Seulement, pour Christian Cambon, les signaux négatifs s’accumulent. "Il fallait nous parler des sommes nécessaires à la préparation opérationnelle et à l'adaptation à la haute intensité, du bâtiment hydrographique qui ne sera pas livré, du retard du programme Scorpion, de l'avenir du char Leclerc, des 123 véhicules blindés légers qui manqueront en 2025, des 51 véhicules qui manqueront aux forces spéciales, du nombre de poids lourds divisé par deux", a-t-il développé. De plus, la cible des 129 Rafale de l'Armée de l'air d'ici à 2025 ne sera pas atteinte, car les 12 Rafale de la Croatie sont des occasions.
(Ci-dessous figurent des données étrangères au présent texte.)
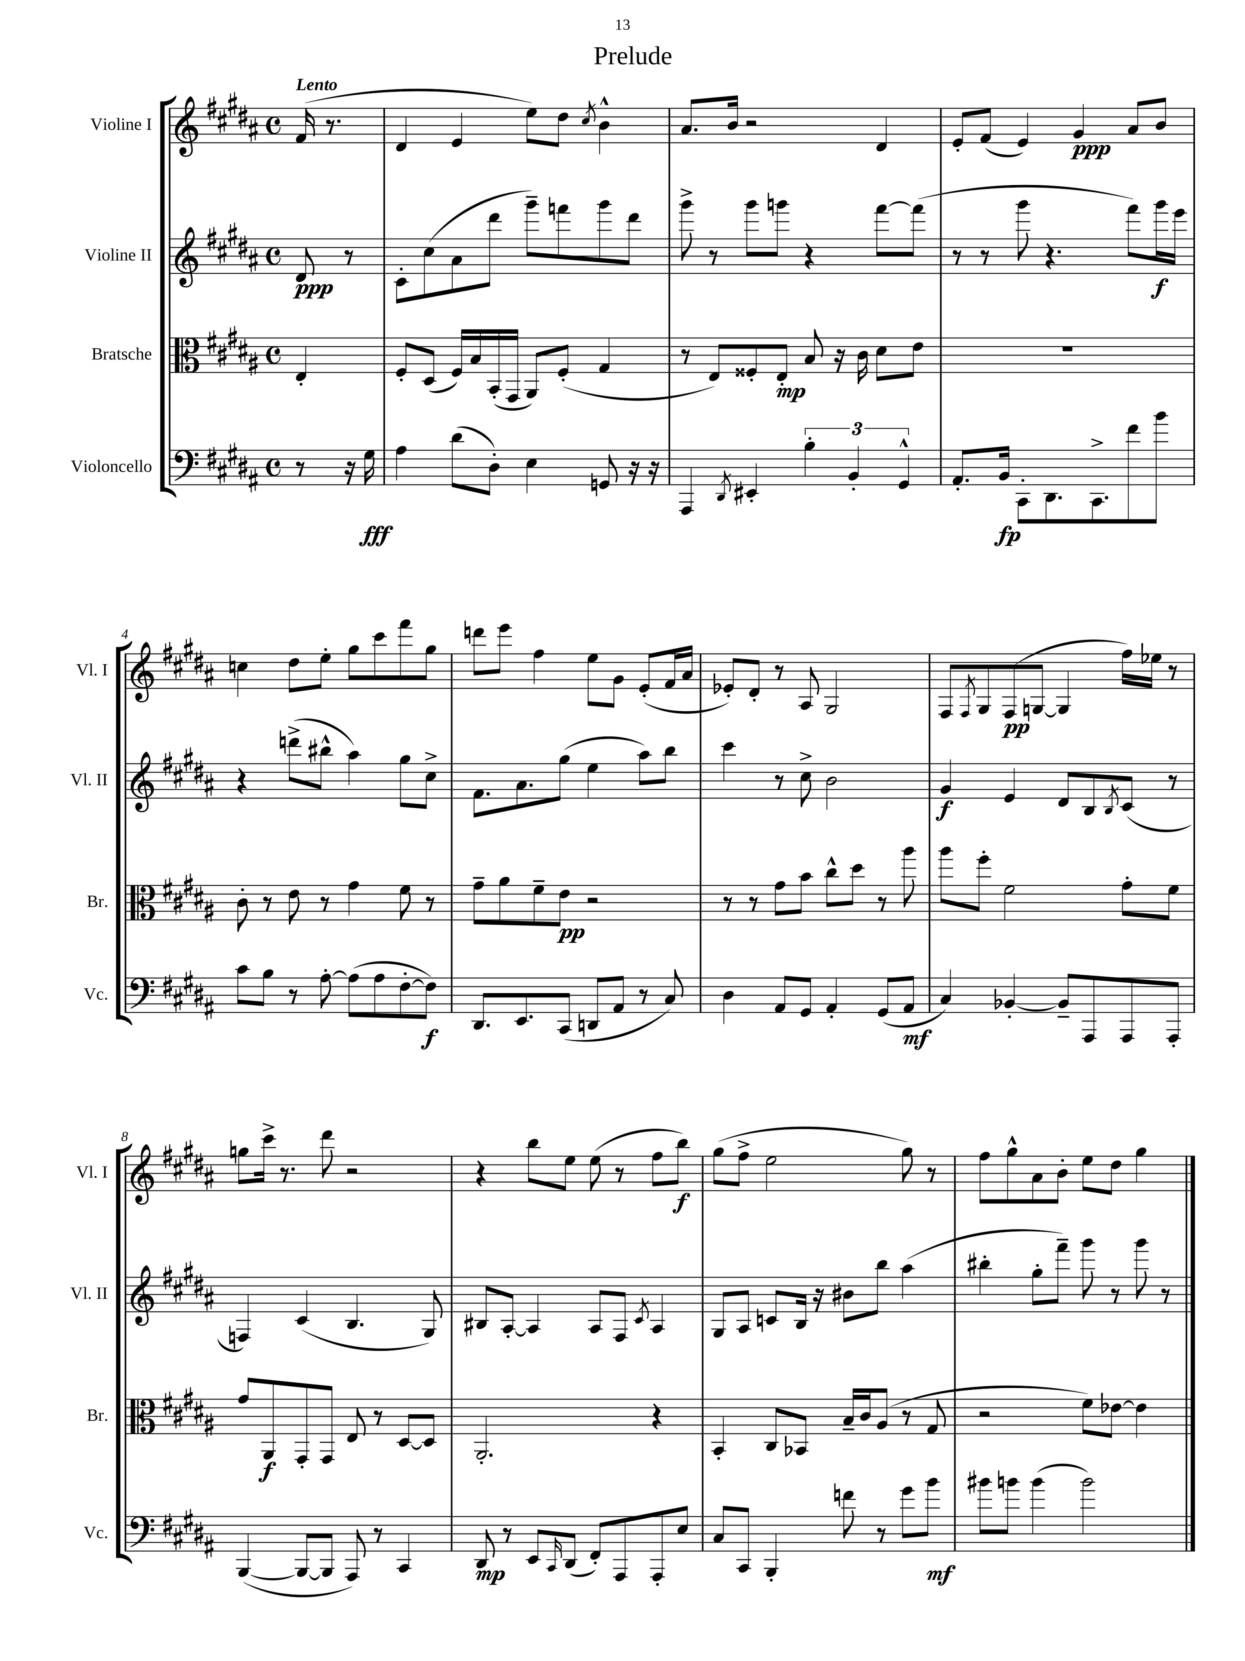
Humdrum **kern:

**kern	**kern	**kern	**kern
*staff4	*staff3	*staff2	*staff1
*clefF4	*clefC3	*clefG2	*clefG2
*k[f#c#g#d#a#]	*k[f#c#g#d#a#]	*k[f#c#g#d#a#]	*k[f#c#g#d#a#]
*M4/4	*M4/4	*M4/4	*M4/4
*met(c)	*met(c)	*met(c)	*met(c)
8r	4E'/	8d#/	(16f#/
.	.	.	8.r
16r	.	8r	.
16G#\	.	.	.
=	=	=	=
4A#\	8F#'/L	8c#'\L	4d#/
.	(8D#/J	(8cc#\	.
(8d#\L	16F#/LL)	8a#\	4e/
.	16B/	.	.
8D#'\J)	(16BB'/	8ddd#\J	.
.	16GG#/JJ	.	.
4E\	8AA#/L)	8ggg#~\L)	8ee\L)
.	(8F#'/J	8fff\	8dd#\J
.	.	.	8qcc#/
8GG/	4G#/	8ggg#\	4b^^\
16r	.	8ddd#\J	.
16r	.	.	.
=	=	=	=
4AAA#/	8r	8ggg#^\	8.a#/L
.	8E/L)	8r	.
.	.	.	16b/Jk
8qDD#/	.	.	.
4EE#'/	8F##'/	8ggg#\L	2r
.	8E'/J	8ggg\J	.
6B'\	8B/	4r	.
.	16r	.	.
6BB'/	.	.	.
.	16c#\	.	.
.	8d#\L	[8fff#\L	4d#/
6GG#^^/	.	.	.
.	8e\J	(8fff#\]J	.
=	=	=	=
8.AA#'/L	1r	8r	8e'/L
.	.	8r	(8f#/J
16BB/Jk	.	.	.
8CC#'\L	.	8ggg#\	4e/)
8.DD#\	.	4.r	.
.	.	.	4g#/
8.CC#^\	.	.	.
8f#\	.	8fff#\L)	8a#/L
8b\J	.	16ggg#\L	8b/J
.	.	16eee\JJ	.
=	=	=	=
8c#\L	8c#'\	4r	4cc\
8B\J	8r	.	.
8r	8e\	(8ddd^\L	8dd#\L
[8A#'\	8r	8bb#^^\J	8ee'\J
(8A#\]L	4g#\	4aa#\)	8gg#\L
8A#\	.	.	8ccc#\
[8F#'\	8f#\	8gg#\L	8fff#\
8F#\]J)	8r	8cc#^\J	8gg#\J
=	=	=	=
8.DD#/L	8g#~\L	8.f#\L	8ddd\L
.	8a#\	.	8eee\J
8.EE/	.	8.a#\	.
.	8f#~\	.	4ff#\
(8CC#/J	8e\J	(8gg#\J	.
8DD/L	2r	4ee\	8ee\L
8AA#/J	.	.	8g#\J
8r	.	8aa#\L)	(8e'/L
8C#/)	.	8bb\J	16f#/L
.	.	.	16a#/JJ
=	=	=	=
4D#\	8r	4ccc#\	8e-'/L)
.	8r	.	8d#'/J
8AA#/L	8g#\L	8r	8r
8GG#/J	8b\J	8cc#^\	8A#/
4AA#'/	8cc#^^\L	2b\	2G#/
.	8dd#\J	.	.
(8GG#/L	8r	.	.
8AA#/J	8aa#\	.	.
=	=	=	=
4C#/)	8aa#\L	4g#/	8F#/L
.	.	.	8qF#/
.	8ff#'\J	.	8G#/
[4BB-'/	2f#\	4e/	(8F#/
.	.	.	[8G/J
8BB-~/]L	.	8d#/L	4G/]
8AAA#/	.	8B/	.
.	.	8qB/	.
8AAA#/	8g#'\L	(8c#/J	16ff#\LL)
.	.	.	16ee-\JJ
8AAA#'/J	8f#\J	8r	8r
=	=	=	=
([4BBB/	8g#/L	4F/)	8gg\L
.	8AA#/	.	16ccc#^\Jk
.	.	.	8.r
8BBB/_L	8GG#'/	(4c#/	.
8BBB/]J	8GG#/J	.	8ddd#\
8AAA#/)	8E/	4.B/	2r
8r	8r	.	.
4CC#/	[8D#/L	.	.
.	8D#/]J	8G#/)	.
=	=	=	=
8DD#/	2.AA#'/	8B#/L	4r
8r	.	[8A#'/J	.
8EE/L	.	4A#/]	8bb\L
16qqCC#/	.	.	.
(8DD#/J	.	.	8ee\J
8FF#'/L)	.	8A#/L	(8ee\
8AAA#/	.	8F#/J	8r
.	.	8qc#/	.
8AAA#'/	4r	4A#/	8ff#\L
8E/J	.	.	8bb\J)
=	=	=	=
8C#/L	4BB'/	8G#/L	(8gg#\L
8CC#/J	.	8A#/J	8ff#^\J
4BBB'/	8C#/L	8c/L	2ee\
.	8BB-/J	16B/Jk	.
.	.	16r	.
8f\	16B~/LL	8b#\L	.
.	16c#/J	.	.
8r	(8A#/J	8bb\J	.
8g#\L	8r	(4aa#\	8gg#\)
8b\J	8G#/	.	8r
=	=	=	=
8b#\L	2r	4bb#'\	8ff#\L
8b\J	.	.	8gg#^^\
(4b\	.	8gg#'\L	8a#\
.	.	8fff#~\J)	8b'\J
2b\)	8f#\L)	8ggg#\	8ee\L
.	[8e-\J	8r	8dd#\J
.	4e-\]	8ggg#\	4gg#\
.	.	8r	.
==	==	==	==
*-	*-	*-	*-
Ils seront donc pris sur les stocks français. "Seront-ils remplacés, et, si oui, quand ?", a demandé le sénateur. "Ils seront compensés à notre armée de l'air et de l'espace. Nous passerons cette commande. Où est le problème ?", a répondu la ministre des Armées, Florence Parly.

Alors que les industries de défense représentent jusqu’à 7% des emplois industriels dans certaines régions, plusieurs sénateurs ont regretté le peu de cas qui leur est fait dans le plan de relance. Charles de la Verpillière (Ain, LR) a regretté une "occasion manquée", la défense ayant été le "parent pauvre" du plan de relance. "600 millions d’euros seulement de commandes, qui n’ont concerné que le secteur aéronautique, et non pas les équipements de l’armée de terre ni la construction navale. C’est une hérésie quand on sait que chaque euro dépensé pour l’équipement de nos forces profite deux fois à notre pays : à son armée, bien sûr, mais aussi à notre économie et à l’emploi, puisque l’essentiel des commandes va à des entreprises françaises – grands groupes, entreprises de taille intermédiaire et PME."

Florence Parly a rétorqué que la somme "considérable" investie grâce à la LPM correspondait à "un plan de relance pour la seule défense".

Insuffisant pour convaincre les sénateurs. Alors qu’ils avaient adopté la LPM à 95% en 2018, le désaveu est cette fois-ci cinglant (236 voix contre - LR, PS, CRCE à majorité communiste, écologistes - et 46 voix pour). Même si ce vote est purement symbolique.